··· Selected excerpt ···
67

A simple question for which I couldn't find the answer here.

What I understand is that while passing an argument to a function during call, e.g.

void myFunction(type myVariable)
{
}

void main()
{
    myFunction(myVariable);
}

For simple datatypes like int, float, etc. the function is called by value.

But if myVariable is an array, only the starting address is passed (even though our function is a call by value function).

If myVariable is an object, also only the address of the object is passed rather than creating a copy and passing it.

So back to the question. Does C++ pass a object by reference or value?
··· Exercise data ···
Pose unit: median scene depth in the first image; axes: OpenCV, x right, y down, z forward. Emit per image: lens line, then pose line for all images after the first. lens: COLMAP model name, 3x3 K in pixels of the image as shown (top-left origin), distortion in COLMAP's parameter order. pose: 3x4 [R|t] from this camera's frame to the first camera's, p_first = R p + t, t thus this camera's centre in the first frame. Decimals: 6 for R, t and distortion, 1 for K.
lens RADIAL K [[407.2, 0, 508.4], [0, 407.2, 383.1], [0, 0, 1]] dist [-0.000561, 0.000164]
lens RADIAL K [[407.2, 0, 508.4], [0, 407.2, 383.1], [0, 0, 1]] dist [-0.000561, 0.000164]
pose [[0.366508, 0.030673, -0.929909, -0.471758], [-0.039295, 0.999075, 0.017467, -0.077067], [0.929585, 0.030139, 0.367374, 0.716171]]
···
> Things to do:
A - Say whether each statement agrees with the C++ question, answering yes or no and quoting the deciding words: (i) the poster understands that int and float arguments are passed by value; (ii) the poster understands that passing an array copies the whole array; (iii) the poster understands that passing an object creates a copy of it.
B - Repeat the part of the C++ question starting with "But if myVariable" and going on through "and passing it.", word for word.

> Solutions:
A -
(i) Yes: "For simple datatypes like int, float, etc. the function is called by value."
(ii) No: "only the starting address is passed"
(iii) No: "also only the address of the object is passed rather than creating a copy and passing it."

B -
But if myVariable is an array, only the starting address is passed (even though our function is a call by value function).

If myVariable is an object, also only the address of the object is passed rather than creating a copy and passing it.